Burkhardt explains that she prefers shopping at the market rather than the supermarket because the sellers at the market ask her what she wants, while in the supermarket she always has to ask for help. As she walks through the city, she points out the guide strip, a row of gray, grooved paving stones, which helps her navigate the pedestrian zone. She swings her cane from left to right across the strip to ensure there are no obstacles in her path.
Technology has made Burkhardt’s life much easier. She uses a special device that converts texts on computer screens into Braille, allowing her to read and work efficiently. She also wears glasses equipped with a mini camera and a small speaker, which help her read door signs and menus. While these technologies enhance her independence, they have limitations as they can only recognize print.
Burkhardt also relies on her smartphone, which has voice input and special apps designed for the visually impaired. For example, there are apps that provide subtitles for movies and apps that can recognize colors. When asked how blind people perceive colors, Burkhardt explains that she associates them with smells. To her, golden brown smells like fresh toast, and ocher smells like wall paint.

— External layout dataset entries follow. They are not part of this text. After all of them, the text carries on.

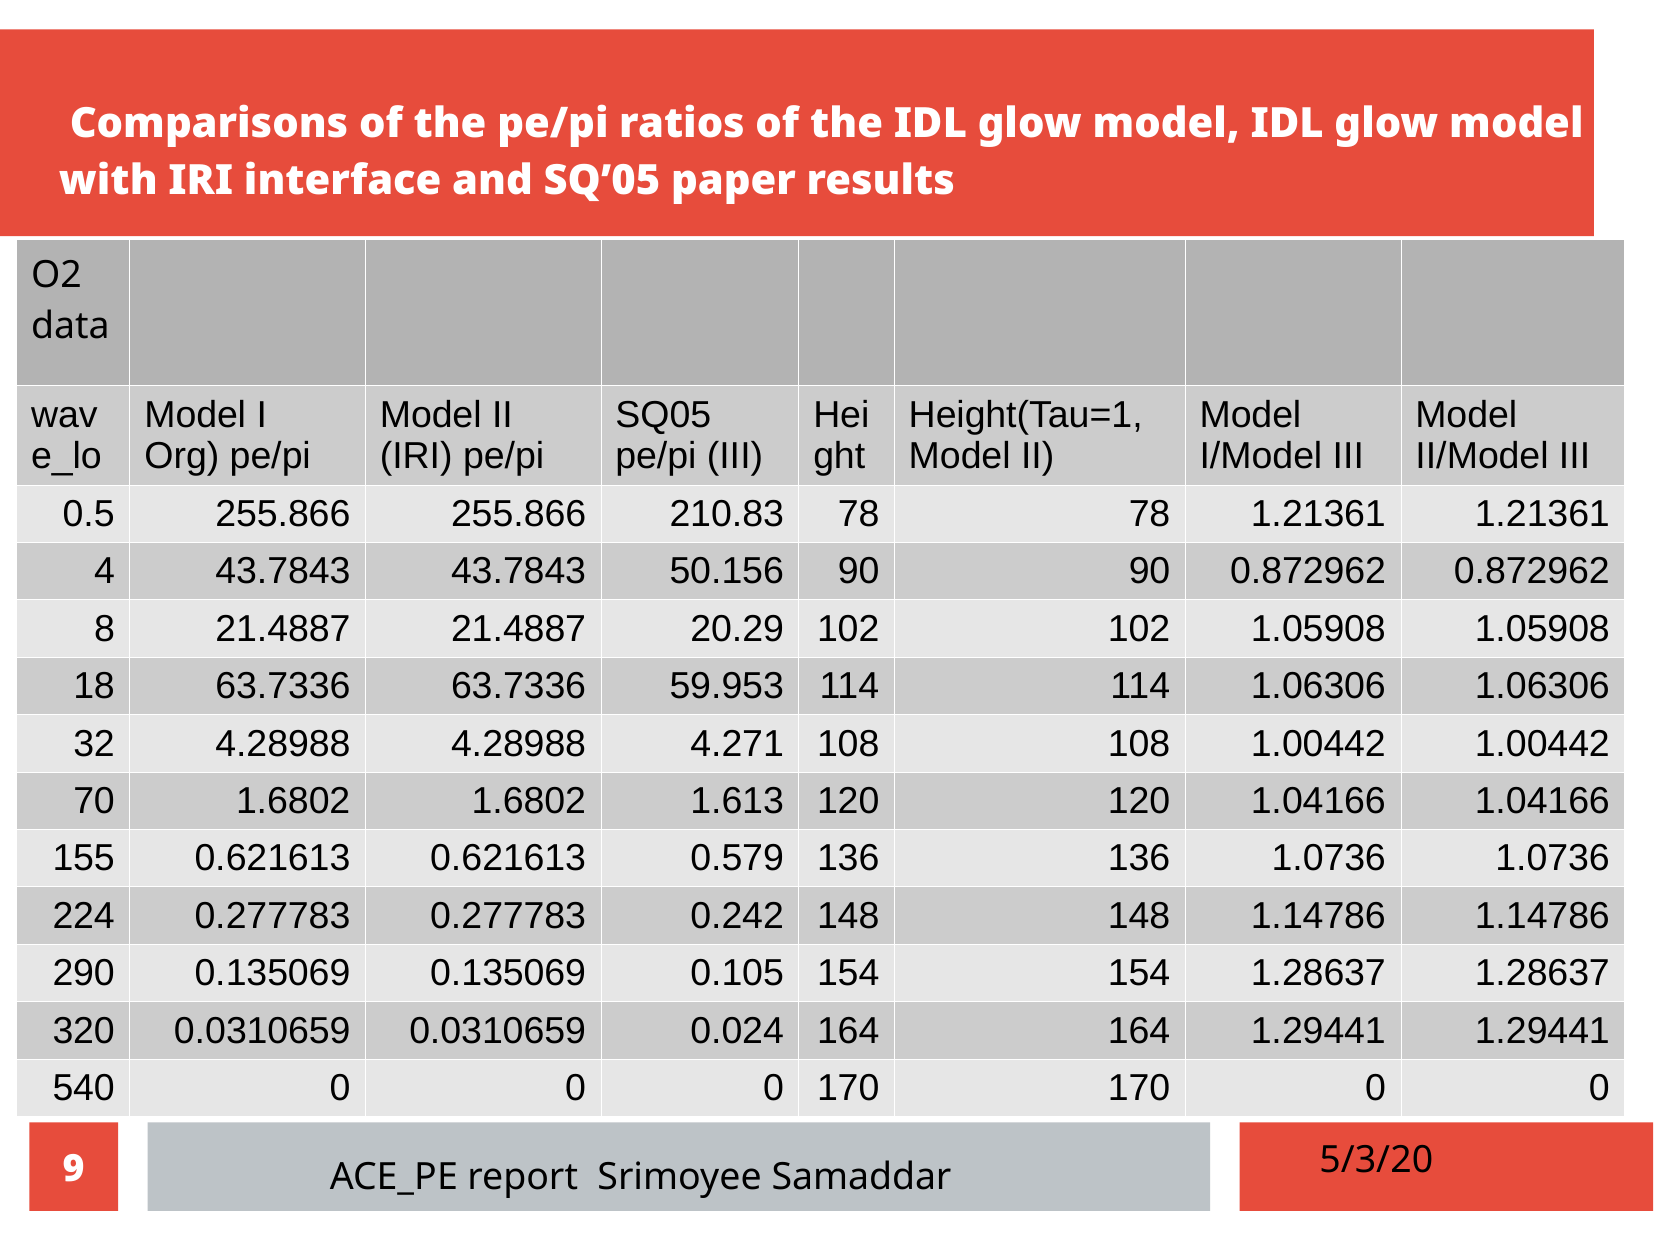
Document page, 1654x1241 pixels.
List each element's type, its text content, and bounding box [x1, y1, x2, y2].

table_cell 148 [799, 887, 894, 944]
table_cell 20.29 [602, 600, 798, 657]
table_cell 1.06306 [1402, 658, 1624, 714]
table_cell 0 [1402, 1060, 1624, 1116]
table_cell Model II/Model III [1402, 386, 1624, 485]
text_box ACE_PE report Srimoyee Samaddar [164, 1141, 1185, 1201]
table_cell Height(Tau=1, Model II) [895, 386, 1185, 485]
table_header O2 data [17, 240, 129, 385]
table_header [130, 240, 365, 385]
table_cell 224 [17, 887, 129, 944]
table_cell 0.872962 [1186, 543, 1401, 599]
table_cell 164 [799, 1002, 894, 1059]
table_cell 0.0310659 [130, 1002, 365, 1059]
table_cell 0 [130, 1060, 365, 1116]
table_cell 32 [17, 715, 129, 772]
table_cell 1.21361 [1402, 486, 1624, 542]
table_cell 1.21361 [1186, 486, 1401, 542]
table_cell 0.621613 [366, 830, 601, 886]
table_cell 8 [17, 600, 129, 657]
table_cell 0.0310659 [366, 1002, 601, 1059]
table_cell 1.05908 [1402, 600, 1624, 657]
table_cell 1.29441 [1402, 1002, 1624, 1059]
table_cell 1.29441 [1186, 1002, 1401, 1059]
table_cell 540 [17, 1060, 129, 1116]
table_cell 155 [17, 830, 129, 886]
table_header [895, 240, 1185, 385]
table_cell 255.866 [366, 486, 601, 542]
table_cell 1.04166 [1186, 773, 1401, 829]
table_header [602, 240, 798, 385]
table_cell 0.579 [602, 830, 798, 886]
table_cell 0 [1186, 1060, 1401, 1116]
table_cell 1.14786 [1186, 887, 1401, 944]
table_cell Height [799, 386, 894, 485]
table_cell Model I Org) pe/pi [130, 386, 365, 485]
table_cell 63.7336 [366, 658, 601, 714]
table_cell 90 [895, 543, 1185, 599]
table_header [1402, 240, 1624, 385]
table_cell 120 [799, 773, 894, 829]
table_cell 1.28637 [1402, 945, 1624, 1001]
table_cell 114 [799, 658, 894, 714]
table_cell 0.872962 [1402, 543, 1624, 599]
table_cell 102 [799, 600, 894, 657]
table_cell 320 [17, 1002, 129, 1059]
table_cell 0.5 [17, 486, 129, 542]
table_cell 0.621613 [130, 830, 365, 886]
table_cell 21.4887 [366, 600, 601, 657]
table_cell 4.28988 [366, 715, 601, 772]
table_cell 210.83 [602, 486, 798, 542]
title Comparisons of the pe/pi ratios of the IDL glow model, IDL glow model with IRI interface and SQ’05 paper results [58, 59, 1594, 207]
table_cell 1.6802 [366, 773, 601, 829]
table_header [799, 240, 894, 385]
table_cell 108 [799, 715, 894, 772]
table_cell 0.242 [602, 887, 798, 944]
table_cell 1.04166 [1402, 773, 1624, 829]
table_cell 164 [895, 1002, 1185, 1059]
table_cell 136 [895, 830, 1185, 886]
table_cell 0.135069 [366, 945, 601, 1001]
table_cell 136 [799, 830, 894, 886]
table_cell 59.953 [602, 658, 798, 714]
table_header [1186, 240, 1401, 385]
table_cell 255.866 [130, 486, 365, 542]
table_header [366, 240, 601, 385]
table_cell 43.7843 [366, 543, 601, 599]
table_cell SQ05 pe/pi (III) [602, 386, 798, 485]
table_cell 0 [602, 1060, 798, 1116]
table_cell 154 [895, 945, 1185, 1001]
table_cell 1.6802 [130, 773, 365, 829]
table_cell 120 [895, 773, 1185, 829]
table_cell 1.28637 [1186, 945, 1401, 1001]
table_cell 4.28988 [130, 715, 365, 772]
table_cell 108 [895, 715, 1185, 772]
table_cell 0.024 [602, 1002, 798, 1059]
table_cell 102 [895, 600, 1185, 657]
table_cell 90 [799, 543, 894, 599]
table_cell 1.06306 [1186, 658, 1401, 714]
table_cell 4 [17, 543, 129, 599]
table_cell 18 [17, 658, 129, 714]
table_cell 0.135069 [130, 945, 365, 1001]
table_cell 78 [895, 486, 1185, 542]
table_cell 1.0736 [1402, 830, 1624, 886]
table_cell 1.05908 [1186, 600, 1401, 657]
table_cell 63.7336 [130, 658, 365, 714]
table_cell 4.271 [602, 715, 798, 772]
table_cell Model I/Model III [1186, 386, 1401, 485]
table_cell 0.277783 [366, 887, 601, 944]
table_cell Model II (IRI) pe/pi [366, 386, 601, 485]
table_cell 114 [895, 658, 1185, 714]
table_cell wave_lo [17, 386, 129, 485]
table_cell 0.277783 [130, 887, 365, 944]
table_cell 1.14786 [1402, 887, 1624, 944]
table_cell 0 [366, 1060, 601, 1116]
table_cell 43.7843 [130, 543, 365, 599]
table_cell 1.613 [602, 773, 798, 829]
table_cell 1.0736 [1186, 830, 1401, 886]
table_cell 78 [799, 486, 894, 542]
table_cell 154 [799, 945, 894, 1001]
table_cell 170 [799, 1060, 894, 1116]
table_cell 1.00442 [1402, 715, 1624, 772]
table_cell 21.4887 [130, 600, 365, 657]
table_cell 170 [895, 1060, 1185, 1116]
table_cell 290 [17, 945, 129, 1001]
table_cell 50.156 [602, 543, 798, 599]
table_cell 148 [895, 887, 1185, 944]
table_cell 70 [17, 773, 129, 829]
text_box 5/3/20 [1304, 1125, 1488, 1196]
table_cell 1.00442 [1186, 715, 1401, 772]
table_cell 0.105 [602, 945, 798, 1001]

During the walk, Burkhardt points out a push button at a bus stop in the wine market. Initially hesitant to press it, she discovers the word “Info” in Braille, which prompts her to press it. This button allows her to access information displayed on the scoreboard. However, she does encounter difficulties at Schrannenplatz, where cars only stop for pedestrians who make eye contact. As a blind person, she often waits for a long time to cross the street.
Overall, Burkhardt acknowledges that adjusting to life in Memmingen was initially challenging but credits her parents and mobility training for helping her navigate the city. As the walk concludes back at the market square, Burkhardt humorously points out the common phrase “we see each other” used to bid farewell among blind individuals.
Yvonne Burkhardt’s story sheds light on the experiences and challenges faced by visually impaired individuals in their daily lives. Her determination and the technological aids available to her showcase the ways in which blind people can navigate and thrive in their surroundings.]